After introducing Back Reporting to Bill Reporting users, the feature drove strong enrollment, high upsell engagement, and significant incremental revenue.





Make the value concrete before asking users to pay

Back reporting was designed around three product principles: 

  • Make the value concrete before asking users to pay
    Ground the purchase in detected historical payments, so users could understand the benefit in terms of real payment history rather than abstract credit-building claims.

  • Introduce the upsell at a moment of high intent
    Surface back reporting when users had enough context to understand its value—such as right after setup or within the dashboard—so it felt like a natural next step, not a disconnected paywall.

  • Design it as part of the product, not just a checkout flow
    Extend the experience beyond purchase through confirmation, dashboard visibility, payment history, and follow-up communications, reinforcing that users were unlocking meaningful credit-building progress.



What this project taught me

Reflection


This project changed how I think about product design. Improving conversion wasn’t just about polishing individual screens—it required questioning underlying assumptions, understanding real constraints like compliance and data limitations, and reshaping the product around what actually mattered.
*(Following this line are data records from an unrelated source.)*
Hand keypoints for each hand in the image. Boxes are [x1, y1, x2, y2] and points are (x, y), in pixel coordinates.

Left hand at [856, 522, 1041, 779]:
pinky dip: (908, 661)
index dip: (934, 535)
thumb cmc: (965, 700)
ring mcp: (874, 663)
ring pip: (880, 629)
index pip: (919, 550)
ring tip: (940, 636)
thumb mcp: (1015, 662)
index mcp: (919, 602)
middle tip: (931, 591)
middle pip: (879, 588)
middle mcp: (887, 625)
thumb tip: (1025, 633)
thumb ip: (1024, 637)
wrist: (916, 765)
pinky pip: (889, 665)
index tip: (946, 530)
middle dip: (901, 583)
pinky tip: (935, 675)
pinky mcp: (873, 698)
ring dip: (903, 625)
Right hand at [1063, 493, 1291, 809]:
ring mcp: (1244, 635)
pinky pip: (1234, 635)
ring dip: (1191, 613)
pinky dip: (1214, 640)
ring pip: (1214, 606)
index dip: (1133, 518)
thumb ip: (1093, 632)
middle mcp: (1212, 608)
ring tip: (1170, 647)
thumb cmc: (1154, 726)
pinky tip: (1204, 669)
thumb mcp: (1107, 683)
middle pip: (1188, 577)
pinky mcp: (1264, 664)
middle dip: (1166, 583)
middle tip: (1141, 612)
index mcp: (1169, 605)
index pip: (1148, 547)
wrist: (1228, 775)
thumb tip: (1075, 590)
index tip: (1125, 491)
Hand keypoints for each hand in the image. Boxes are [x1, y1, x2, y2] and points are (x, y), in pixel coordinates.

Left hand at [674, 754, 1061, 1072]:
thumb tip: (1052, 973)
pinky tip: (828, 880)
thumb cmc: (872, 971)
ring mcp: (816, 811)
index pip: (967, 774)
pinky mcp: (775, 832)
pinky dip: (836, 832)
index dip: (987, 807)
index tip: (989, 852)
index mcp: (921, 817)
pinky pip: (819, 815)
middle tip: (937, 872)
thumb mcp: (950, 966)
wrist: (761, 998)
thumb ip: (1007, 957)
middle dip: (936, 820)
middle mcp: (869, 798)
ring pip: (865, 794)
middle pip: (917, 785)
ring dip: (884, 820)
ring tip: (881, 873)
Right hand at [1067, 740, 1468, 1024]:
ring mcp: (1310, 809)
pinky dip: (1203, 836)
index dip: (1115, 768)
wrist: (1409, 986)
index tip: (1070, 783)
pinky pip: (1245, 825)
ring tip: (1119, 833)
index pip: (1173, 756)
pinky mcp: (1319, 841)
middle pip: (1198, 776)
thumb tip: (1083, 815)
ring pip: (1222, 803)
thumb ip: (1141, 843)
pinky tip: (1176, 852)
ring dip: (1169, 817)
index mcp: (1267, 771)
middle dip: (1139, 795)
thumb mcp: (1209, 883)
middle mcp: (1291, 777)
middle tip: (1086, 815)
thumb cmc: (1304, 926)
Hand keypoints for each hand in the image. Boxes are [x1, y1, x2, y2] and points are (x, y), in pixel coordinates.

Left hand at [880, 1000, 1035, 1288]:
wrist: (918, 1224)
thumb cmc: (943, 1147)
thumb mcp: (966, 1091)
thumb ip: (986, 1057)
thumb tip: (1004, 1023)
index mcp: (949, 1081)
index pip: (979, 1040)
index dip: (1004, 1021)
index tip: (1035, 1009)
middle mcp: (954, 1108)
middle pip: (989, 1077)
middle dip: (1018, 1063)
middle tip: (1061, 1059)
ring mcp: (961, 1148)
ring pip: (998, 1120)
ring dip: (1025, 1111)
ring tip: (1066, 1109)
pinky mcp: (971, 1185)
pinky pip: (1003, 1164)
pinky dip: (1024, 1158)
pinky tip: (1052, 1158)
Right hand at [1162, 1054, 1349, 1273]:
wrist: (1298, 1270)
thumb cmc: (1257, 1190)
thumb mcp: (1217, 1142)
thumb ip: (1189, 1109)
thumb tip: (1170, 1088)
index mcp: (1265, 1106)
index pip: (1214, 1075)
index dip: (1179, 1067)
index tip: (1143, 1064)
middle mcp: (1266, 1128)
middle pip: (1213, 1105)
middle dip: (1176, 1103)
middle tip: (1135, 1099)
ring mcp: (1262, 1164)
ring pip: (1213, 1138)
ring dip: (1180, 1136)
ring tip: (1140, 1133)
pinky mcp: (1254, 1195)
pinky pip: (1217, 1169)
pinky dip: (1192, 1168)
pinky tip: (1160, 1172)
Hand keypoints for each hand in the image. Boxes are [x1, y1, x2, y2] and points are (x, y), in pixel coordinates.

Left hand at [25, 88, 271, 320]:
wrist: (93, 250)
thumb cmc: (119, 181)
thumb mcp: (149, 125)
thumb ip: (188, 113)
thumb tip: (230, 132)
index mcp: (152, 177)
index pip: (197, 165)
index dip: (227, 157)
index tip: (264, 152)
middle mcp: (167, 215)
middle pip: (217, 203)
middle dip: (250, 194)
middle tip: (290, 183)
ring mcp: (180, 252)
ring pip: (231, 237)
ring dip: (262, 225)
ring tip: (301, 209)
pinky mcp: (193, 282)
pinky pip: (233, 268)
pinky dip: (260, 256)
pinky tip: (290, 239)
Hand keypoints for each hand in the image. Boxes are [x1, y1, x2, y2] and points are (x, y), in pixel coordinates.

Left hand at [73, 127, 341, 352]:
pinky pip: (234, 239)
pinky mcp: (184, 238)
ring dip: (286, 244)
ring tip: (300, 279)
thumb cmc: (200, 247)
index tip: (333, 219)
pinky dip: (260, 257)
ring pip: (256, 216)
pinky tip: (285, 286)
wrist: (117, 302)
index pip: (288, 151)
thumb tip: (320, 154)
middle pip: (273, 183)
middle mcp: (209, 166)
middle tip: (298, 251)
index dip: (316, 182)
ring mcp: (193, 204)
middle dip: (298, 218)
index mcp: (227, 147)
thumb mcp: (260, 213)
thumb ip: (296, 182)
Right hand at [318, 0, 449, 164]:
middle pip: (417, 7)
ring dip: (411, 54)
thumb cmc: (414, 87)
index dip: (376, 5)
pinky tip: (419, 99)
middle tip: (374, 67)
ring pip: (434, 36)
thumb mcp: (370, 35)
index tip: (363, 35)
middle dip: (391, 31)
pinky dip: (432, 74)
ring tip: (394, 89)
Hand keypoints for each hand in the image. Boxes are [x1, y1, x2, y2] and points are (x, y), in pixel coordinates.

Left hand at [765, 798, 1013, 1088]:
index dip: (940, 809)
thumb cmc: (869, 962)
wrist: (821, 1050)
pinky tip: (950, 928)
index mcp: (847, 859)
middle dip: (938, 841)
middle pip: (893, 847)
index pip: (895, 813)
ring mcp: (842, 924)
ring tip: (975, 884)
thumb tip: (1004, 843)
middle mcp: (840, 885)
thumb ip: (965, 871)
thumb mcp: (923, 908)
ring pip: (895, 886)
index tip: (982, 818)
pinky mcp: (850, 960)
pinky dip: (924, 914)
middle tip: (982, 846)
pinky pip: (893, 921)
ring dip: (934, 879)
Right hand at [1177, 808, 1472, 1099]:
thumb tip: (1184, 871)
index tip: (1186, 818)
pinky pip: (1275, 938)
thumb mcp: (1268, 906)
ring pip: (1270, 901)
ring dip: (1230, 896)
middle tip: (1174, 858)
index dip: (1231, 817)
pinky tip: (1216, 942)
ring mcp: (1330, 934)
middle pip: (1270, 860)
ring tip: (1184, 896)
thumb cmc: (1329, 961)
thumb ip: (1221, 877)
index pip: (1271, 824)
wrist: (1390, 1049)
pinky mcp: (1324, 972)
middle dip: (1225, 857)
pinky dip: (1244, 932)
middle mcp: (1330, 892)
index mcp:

From collapsing a 30+ step setup into a single confirmation, to designing for messy real-world cases, to introducing back reporting as a growth lever, the work evolved from improving flows to defining how the product creates value over time. It pushed me to think beyond the happy path and consider how users experience the product across uncertainty, interruption, and long-term engagement.

It also reinforced that meaningful impact often comes from product decisions, not just interface improvements—whether that’s simplifying the system model, choosing when and where to surface value, or aligning user experience with business outcomes.

Looking ahead


Looking ahead, I see the next phase of this product in two parts: improving precision and improving flexibility. On the product side, there’s room to make bill detection and categorization more accurate, reducing the amount of manual intervention required from users. On the experience side, there’s an opportunity to make the value of reporting more legible by connecting reported payments more directly to visible credit-building progress.

For Back Reporting specifically, I’d be interested in exploring a more dynamic pricing model. Instead of a single flat fee, pricing could better reflect the amount of historical payment data available to report. This could create a stronger value-to-price fit, make the feature feel fairer across different user situations, and potentially increase adoption among users who may not be ready to pay the same amount for a smaller reporting opportunity.